Upon moving to Paris, Cárdenas' significance quickly became recognized by the surrealist artists working there including the French surrealist author and poet, André Breton, who asked him to participate in a group exhibition at Galerie L'Etoile Scellé, a surrealist art gallery, in 1950. By this time, many of the surrealist values had been accepted by society and the movement became increasingly exclusive, seeking to appeal only to those who were greatly interested in its ideals. André Breton had already written the Second Manifesto of Surrealism and was keen to transform the movement into a closed group, inviting only new and select surrealists by way of an ‘initiation'. Cárdenas was therefore ‘knighted' a surrealist by Breton and was welcomed to exhibit with them. Cárdenas left a lasting impression on Breton, who wrote that the artist's hand was ‘skillful as a dragonfly', and that what emerged from his fingers were ‘great blooming totems which, better than a saxophone, curves the waist of lovely women' (Breton, 1959). As Jean-Michel Goutier describes it, Cárdenas ‘quite naturally fell into the magical surrealist universe, welcomed warmly by André Breton'.

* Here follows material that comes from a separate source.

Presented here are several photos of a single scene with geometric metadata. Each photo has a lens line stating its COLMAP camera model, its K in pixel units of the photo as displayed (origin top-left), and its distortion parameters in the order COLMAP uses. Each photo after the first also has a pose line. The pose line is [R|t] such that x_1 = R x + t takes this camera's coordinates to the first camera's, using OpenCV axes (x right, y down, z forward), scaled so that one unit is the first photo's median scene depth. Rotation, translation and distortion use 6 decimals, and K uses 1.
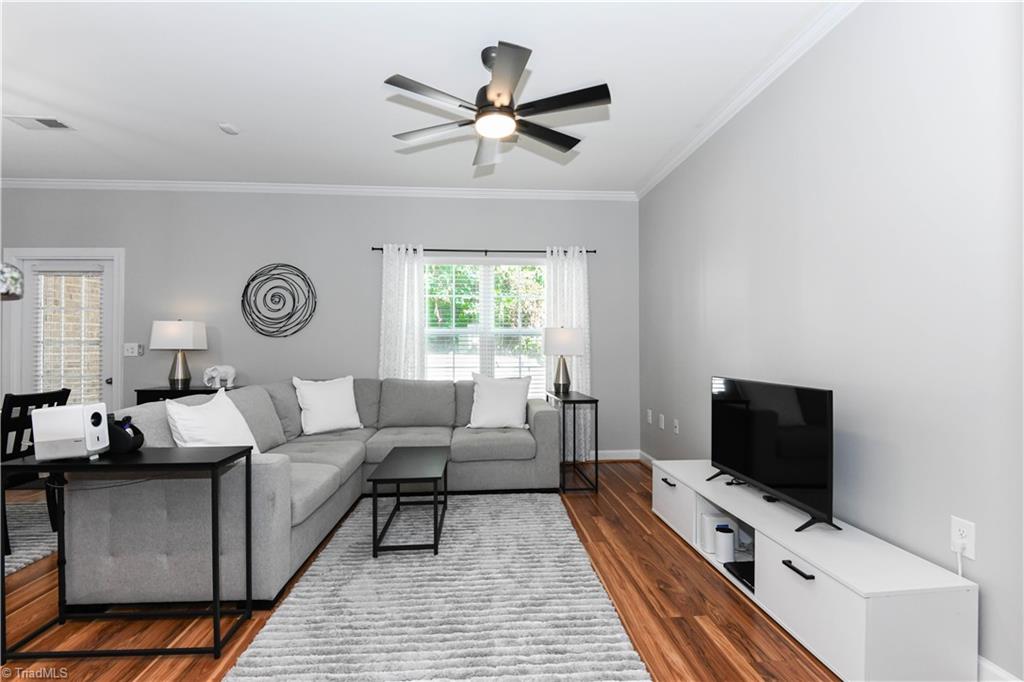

Cárdenas lived in Paris until 1994 and was prolific and extremely active in the art-world; he exhibited in more than 100 exhibitions, 30 of which were solo shows. It was in Paris that Cardenas developed his unique style, his lasting legacy being sculpture. Surrealism had made a huge impact on his artistic approach, combining the ideals of the movement with Afro-Cuban themes resulting in works that were reminiscent of African sculpture fused with abstraction and surrealism.

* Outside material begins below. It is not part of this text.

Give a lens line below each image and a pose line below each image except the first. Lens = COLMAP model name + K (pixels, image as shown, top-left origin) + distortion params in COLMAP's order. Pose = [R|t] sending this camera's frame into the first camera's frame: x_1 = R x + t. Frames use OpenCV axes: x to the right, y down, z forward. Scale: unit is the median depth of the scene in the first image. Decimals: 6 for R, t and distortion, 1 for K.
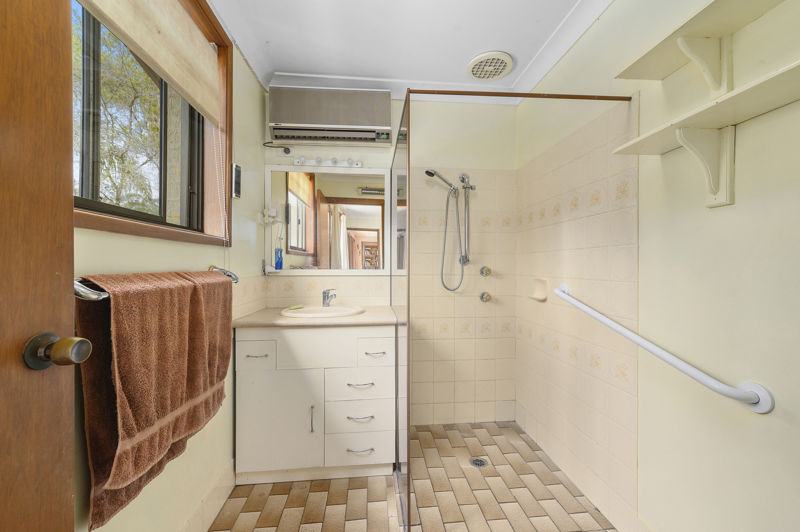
lens RADIAL K [[319.8, 0, 399.5], [0, 319.8, 266.1], [0, 0, 1]] dist [0.001012, 0.000028]
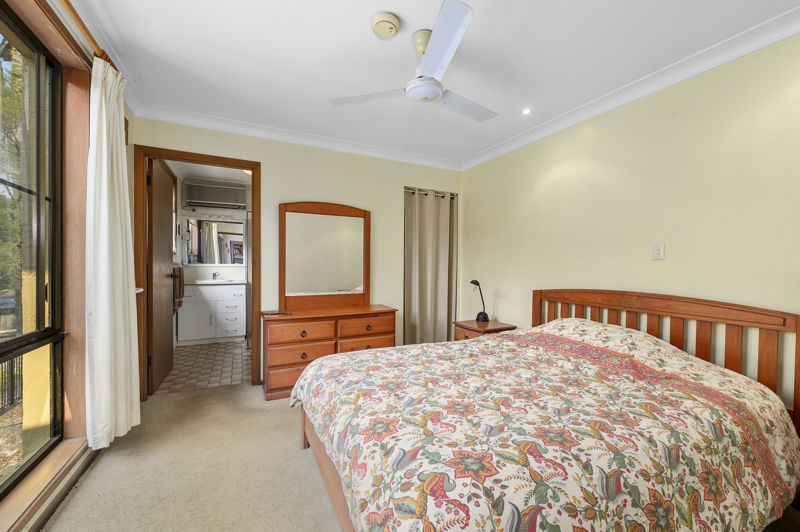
lens RADIAL K [[319.8, 0, 401.4], [0, 319.8, 265.4], [0, 0, 1]] dist [0.001012, 0.000028]
pose [[0.930565, -0.000334, 0.366126, 0.180089], [-0.002283, 0.999975, 0.006715, 0.006632], [-0.366119, -0.007084, 0.930541, -1.622311]]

Executed in a variety of materials, his work often represents fantastical, ‘biomorphic' shapes, taken from the study of women's bodies or more generally, the closeness of human relations, their physical and emotional proximities. Cárdenas also explored certain imagery relating to his ancestral and cultural heritage of West Africa, most notably the Dogon. He was commissioned to produce monumental sculptures in places as far apart as Canada, Austria, Japan, Israel and Korea; he is considered by some as one of the first creators of ‘site-specific' work due to the large-scale sculptures produced from the materials native to their site.
Throughout his career Cárdenas received many awards amongst which are the 1961 prize in sculpture from the Biennale de Paris and, for his service to art, the Order of Arts and Letters. He worked on numerous occasions with Martine Franck who photographed him in his Parisian studio and in different locations of work. Amongst his many solo exhibitions are those held at FIAC, Paris (1980-1984); the Museo de Bellas Artes, Caracas (1982); and the International Gallery, Chicago (1990).

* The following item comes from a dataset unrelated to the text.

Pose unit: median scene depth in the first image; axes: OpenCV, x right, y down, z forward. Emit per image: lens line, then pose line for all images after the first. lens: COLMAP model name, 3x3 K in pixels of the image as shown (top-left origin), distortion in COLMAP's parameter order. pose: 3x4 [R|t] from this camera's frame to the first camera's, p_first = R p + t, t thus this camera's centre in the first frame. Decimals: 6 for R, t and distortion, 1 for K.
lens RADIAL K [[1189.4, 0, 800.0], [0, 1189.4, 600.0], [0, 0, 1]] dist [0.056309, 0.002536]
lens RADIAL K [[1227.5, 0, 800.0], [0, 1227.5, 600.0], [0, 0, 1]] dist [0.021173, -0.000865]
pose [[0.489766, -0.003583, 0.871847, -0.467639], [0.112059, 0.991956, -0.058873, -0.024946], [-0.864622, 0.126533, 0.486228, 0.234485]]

His works also appear in many private and museum collections such as the Georges Pompidou Center, Paris; the Musée de Meuon, France; Fonds National d'art Contemporain, Paris; the Musée de Sculpture en plein air de la Ville de Paris; National Museum, Havana; Musées Royaux des Beaux-arts de Belgique, Brussels; the Museum of Modern Art, Caracas; Musée d'Art et d'Industrie, Saint-Etienne; Musée d'Ixelle, Begium; the Museum of Contemporary Art, Alger; the Museum of Contemporary Art, Montreal; the Museum of Modern Art, Tel Aviv; the Hakone Open Air Museum, Japan; the Utsukushi-ga-hara open-air Museum, Japan; the Muséo de Bellas Artes, Caracas; and the Musée d'Art Moderne de la Ville de Paris. Internationally recognised, the artist returned to Cuba in 1994 where he remained until his death in 2001.